*DATA:*
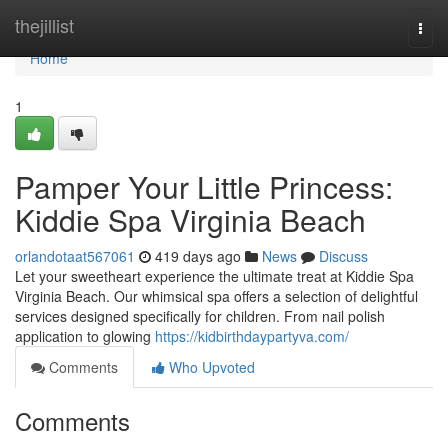
Home
thejillist
Togg
navi
Home
1
Pamper Your Little Princess:
Kiddie Spa Virginia Beach
orlandotaat567061
419 days ago
News
Discuss
Let your sweetheart experience the ultimate treat at Kiddie Spa
Virginia Beach. Our whimsical spa offers a selection of delightful
services designed specifically for children. From nail polish
application to glowing
https://kidbirthdaypartyva.com/
Comments
Who Upvoted
Comments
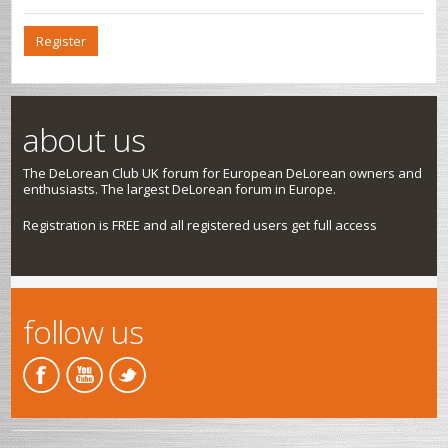
Register
about us
The DeLorean Club UK forum for European DeLorean owners and
enthusiasts. The largest DeLorean forum in Europe.
Registration is FREE and all registered users get full access
follow us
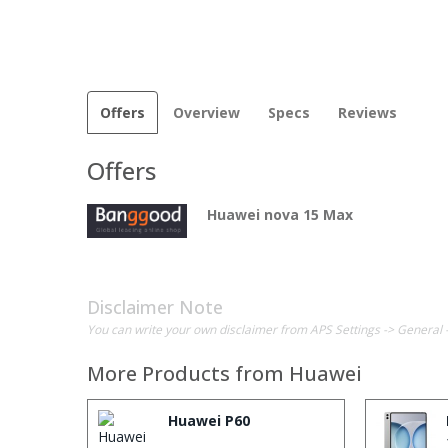
Offers
Overview
Specs
Reviews
Offers
Huawei nova 15 Max
Disclaimer Note
You can write your own disclaimer from APS Settings -> General 
More Products from
Huawei
Huawei P60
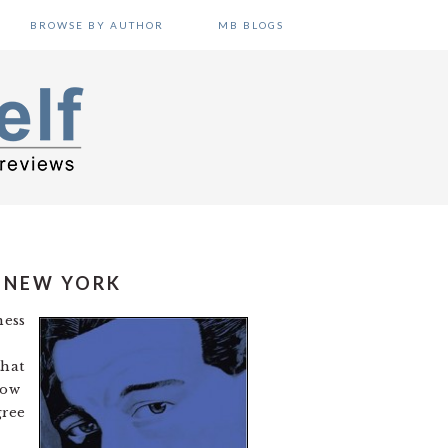
BROWSE BY AUTHOR
MB BLOGS
N NEW YORK
ness
that
how
gree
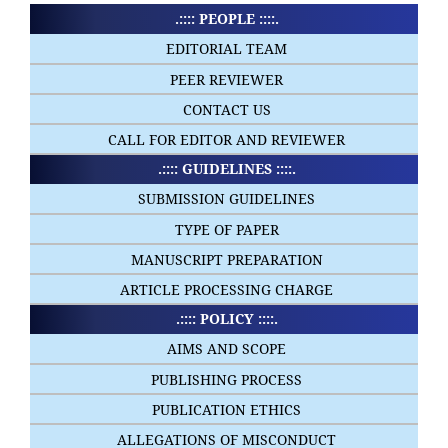
.:::: PEOPLE ::::.
EDITORIAL TEAM
PEER REVIEWER
CONTACT US
CALL FOR EDITOR AND REVIEWER
.:::: GUIDELINES ::::.
SUBMISSION GUIDELINES
TYPE OF PAPER
MANUSCRIPT PREPARATION
ARTICLE PROCESSING CHARGE
.:::: POLICY ::::.
AIMS AND SCOPE
PUBLISHING PROCESS
PUBLICATION ETHICS
ALLEGATIONS OF MISCONDUCT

*TASK PROMPT:*
Copy each line of the records above without change, but do not include any picture.

*EXPECTED ANSWER:*
Home
thejillist
Togg
navi
Home
1
Pamper Your Little Princess:
Kiddie Spa Virginia Beach
orlandotaat567061
419 days ago
News
Discuss
Let your sweetheart experience the ultimate treat at Kiddie Spa
Virginia Beach. Our whimsical spa offers a selection of delightful
services designed specifically for children. From nail polish
application to glowing
https://kidbirthdaypartyva.com/
Comments
Who Upvoted
Comments
Register
about us
The DeLorean Club UK forum for European DeLorean owners and
enthusiasts. The largest DeLorean forum in Europe.
Registration is FREE and all registered users get full access
follow us
Offers
Overview
Specs
Reviews
Offers
Huawei nova 15 Max
Disclaimer Note
You can write your own disclaimer from APS Settings -> General 
More Products from
Huawei
Huawei P60
BROWSE BY AUTHOR
MB BLOGS
N NEW YORK
ness
that
how
gree
.:::: PEOPLE ::::.
EDITORIAL TEAM
PEER REVIEWER
CONTACT US
CALL FOR EDITOR AND REVIEWER
.:::: GUIDELINES ::::.
SUBMISSION GUIDELINES
TYPE OF PAPER
MANUSCRIPT PREPARATION
ARTICLE PROCESSING CHARGE
.:::: POLICY ::::.
AIMS AND SCOPE
PUBLISHING PROCESS
PUBLICATION ETHICS
ALLEGATIONS OF MISCONDUCT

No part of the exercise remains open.